Representational image. Source: Wikimedia Commons
The government wanted demonetisation to combat three problems. None of them seem to have been solved.
A letter sent by the Government of India to the Reserve Bank of India (RBI) on 7 November, 2016 stated: “To mitigate the triple problems of counterfeiting, terrorist financing and black money, the Central Board of the Reserve Bank may consider withdrawal of the legal tender status of the notes in high denominations of Rs 500 and Rs 1,000”.
The RBI readily obliged and thus was born the demonetisation of 2016, a misnomer in the strictest sense of the term. The RBI has presented the answer sheet to the demonetisation exercise in its ‘Currency Management’ chapter of its annual report.
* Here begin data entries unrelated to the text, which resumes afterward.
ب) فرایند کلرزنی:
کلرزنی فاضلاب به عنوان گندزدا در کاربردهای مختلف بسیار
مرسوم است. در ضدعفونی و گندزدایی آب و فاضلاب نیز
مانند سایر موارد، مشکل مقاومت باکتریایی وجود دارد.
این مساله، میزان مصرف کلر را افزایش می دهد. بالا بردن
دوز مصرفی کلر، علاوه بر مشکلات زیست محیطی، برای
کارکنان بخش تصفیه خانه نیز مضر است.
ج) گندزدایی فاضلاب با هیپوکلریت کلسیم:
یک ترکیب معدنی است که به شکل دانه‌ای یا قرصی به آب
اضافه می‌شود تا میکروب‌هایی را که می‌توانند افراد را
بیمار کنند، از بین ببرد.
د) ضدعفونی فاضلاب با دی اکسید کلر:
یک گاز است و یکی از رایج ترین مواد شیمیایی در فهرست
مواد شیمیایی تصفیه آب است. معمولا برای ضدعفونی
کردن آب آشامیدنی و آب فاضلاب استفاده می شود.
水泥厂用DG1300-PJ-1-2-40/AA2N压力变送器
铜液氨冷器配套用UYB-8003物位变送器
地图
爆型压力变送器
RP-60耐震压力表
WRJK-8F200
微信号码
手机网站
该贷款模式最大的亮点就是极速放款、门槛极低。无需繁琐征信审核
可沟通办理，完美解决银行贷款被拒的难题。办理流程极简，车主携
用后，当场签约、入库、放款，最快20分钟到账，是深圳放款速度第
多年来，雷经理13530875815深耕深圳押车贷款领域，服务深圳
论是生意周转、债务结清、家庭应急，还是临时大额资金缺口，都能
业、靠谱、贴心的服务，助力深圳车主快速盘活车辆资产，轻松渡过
Let us analyse and grade the RBI’s answer sheet to each of the “triple problems” as posited by the Government of India.
The purported logic of suddenly demonetising high value currency to mitigate black money was that the hoarders of illicit wealth would be caught unawares and will be forced to destroy their illegitimate wealth to escape scrutiny. The RBI has told us in its annual report that nothing of this sort happened.
Less than 1 percent of the accumulated wealth in currency notes of Rs 500 and Rs 1000 were destroyed. Either the amount of illicit wealth held in high value currency notes was vastly over estimated by the government or the system was deceived to legitimise the illegitimate wealth. Either way, the mission failed.
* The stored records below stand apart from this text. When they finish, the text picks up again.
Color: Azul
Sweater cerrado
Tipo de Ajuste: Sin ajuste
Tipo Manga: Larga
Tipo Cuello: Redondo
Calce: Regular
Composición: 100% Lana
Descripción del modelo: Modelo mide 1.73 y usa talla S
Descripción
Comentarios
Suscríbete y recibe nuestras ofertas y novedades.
It is popularly argued that now all this wealth is in bank accounts, it can be subjected to income tax scrutiny to determine legitimacy, which would not have been possible otherwise.
This argument is utterly illogical and is akin to arguing that every car owner must surrender his car so that the government can determine who got their cars through theft and who bought it legitimately. To catch car thieves, one needs to go after all thieves, not all car owners. For the objective of using demonetisation to extinguish black money held in cash, the RBI gets an F grade, i.e. fail.
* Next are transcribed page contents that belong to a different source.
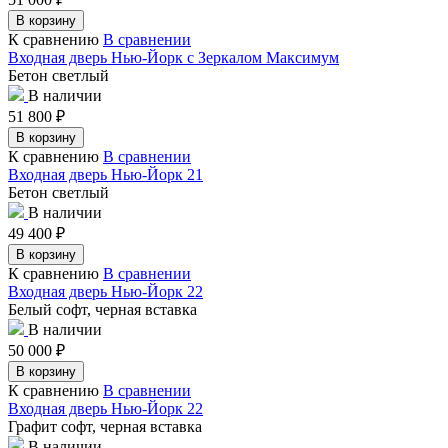
В корзину
К сравнению
В сравнении
Входная дверь Нью-Йорк с Зеркалом Максимум
Бетон светлый
В наличии
51 800
₽
В корзину
К сравнению
В сравнении
Входная дверь Нью-Йорк 21
Бетон светлый
В наличии
49 400
₽
В корзину
К сравнению
В сравнении
Входная дверь Нью-Йорк 22
Белый софт, черная вставка
В наличии
50 000
₽
В корзину
К сравнению
В сравнении
Входная дверь Нью-Йорк 22
Графит софт, черная вставка
В наличии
With regards to counterfeit currency, at first glance it appears that there has been a 21 percent increase in counterfeit currency detected in FY’17 vs FY’16, which can be construed as a success. But that is misleading because the total amount of counterfeit currency as a share of overall currency is so miniscule that it is not even worth fighting.
After invalidating nearly 90 percent of all currency overnight and forcing it to be deposited in banks on an as-is basis, the RBI found that counterfeit was only 0.0008 percent of all currency. There is no better example of the phrase “using a hammer to kill a fly” than justifying demonetization to counter fake currency.
Fake currency is a universal and an inevitable problem which can only be solved through periodic changes in note design, not by invalidating all currency overnight with all its attendant issues.
What is worse, but not unexpected, is that as per the RBI’s annual report, within three months of the launch of the new Rs 2000 note, there were already 638 fake ones in circulation. This alone should serve as a grim reminder to those justifying demonetization to combat fake currency. An F grade for this too.
Has demonetization reduced terrorist financing? It is impossible to measure this except to check if there has been a reduction in terror-related incidents post demonetisation. This is not a perfect proxy but a reasonable one. Data from the Global Terrorism database and South Asia Terrorism portal says there is no evidence that there has been a sudden and structural decline in terrorist incidents in India post-demonetisation. Demonetisation has also failed this objective.
All the objectives for the demonetisation exercise as elucidated by the government are perfectly valid and noble goals to pursue. Except that demonetisation was absolutely the wrong means to achieve those goals. Chapter 8 of RBI’s annual report 2017 should be preserved as an epitome of whimsical and illogical economic policy making in the history of this nation.